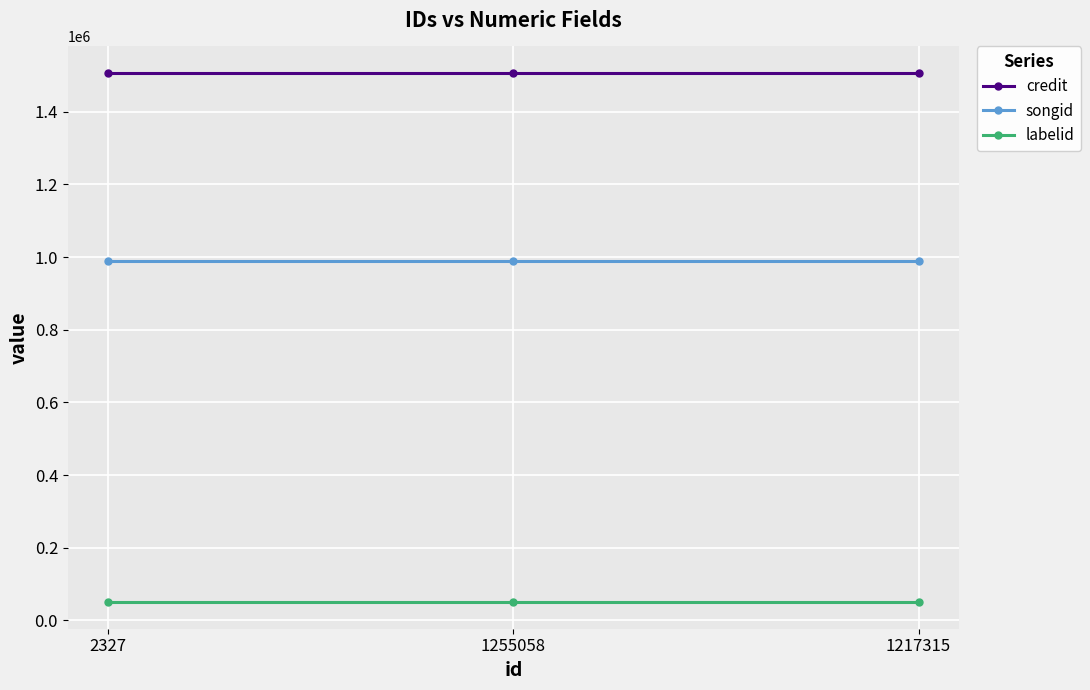

What position from the right is 1217315?

1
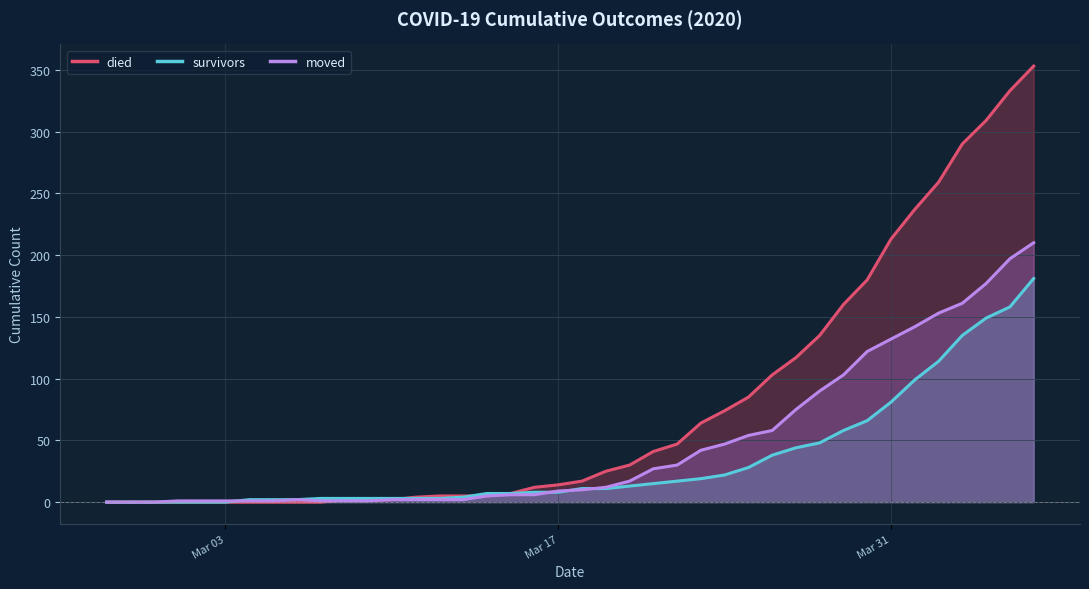

How many intersections are there between moved and survivors?

4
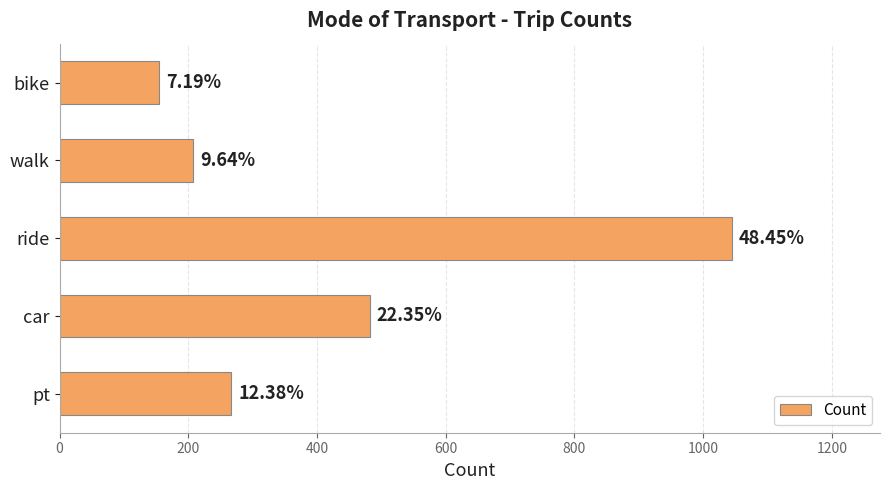

How many bars are there in total?

5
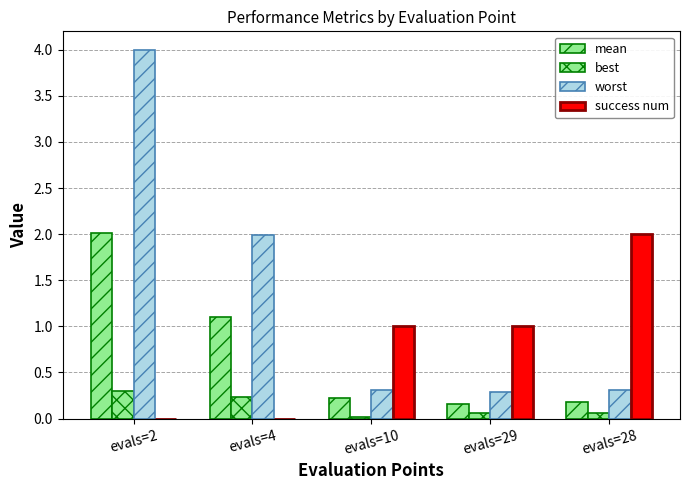

Are the bars horizontal?

No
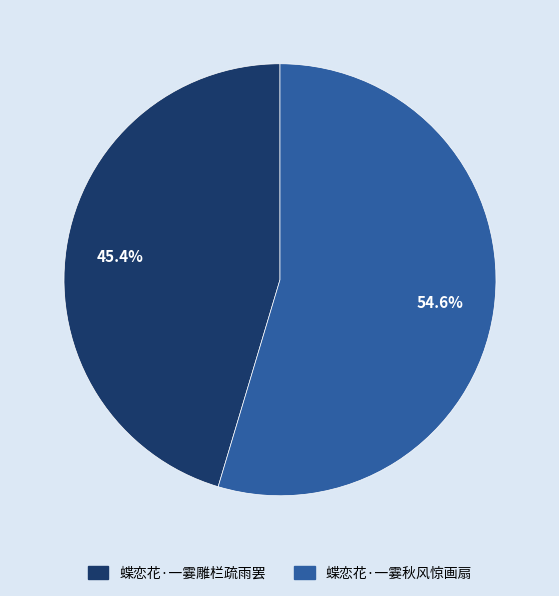

What is the largest slice in the pie chart?

蝶恋花·一霎秋风惊画扇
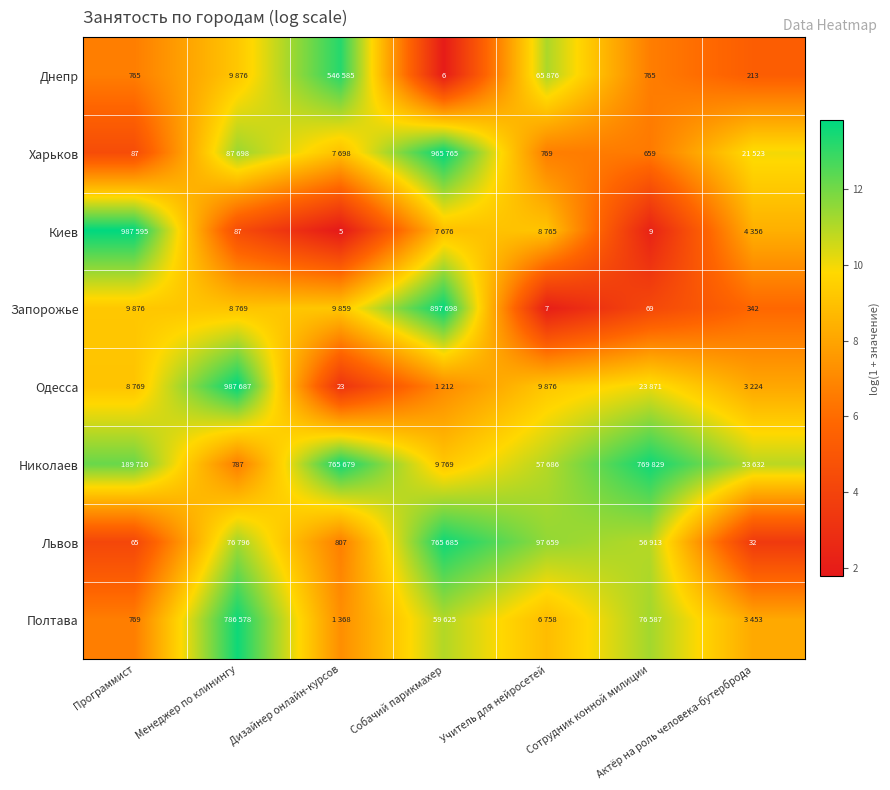

The Одесса series shows 24.4 at Менеджер по клинингу. True or false?

False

++++++

__WHAT THE TASK REQUIRES__. Rewrite the lines of every item above as a JSON list of strings, one string per line, skipping blank lines. Leave the pictures out.

__RESPONSE FOR THIS EXERCISE__.
[
  "What position from the right is 1217315?",
  "1",
  "How many intersections are there between moved and survivors?",
  "4",
  "How many bars are there in total?",
  "5",
  "Are the bars horizontal?",
  "No",
  "What is the largest slice in the pie chart?",
  "蝶恋花·一霎秋风惊画扇",
  "The Одесса series shows 24.4 at Менеджер по клинингу. True or false?",
  "False"
]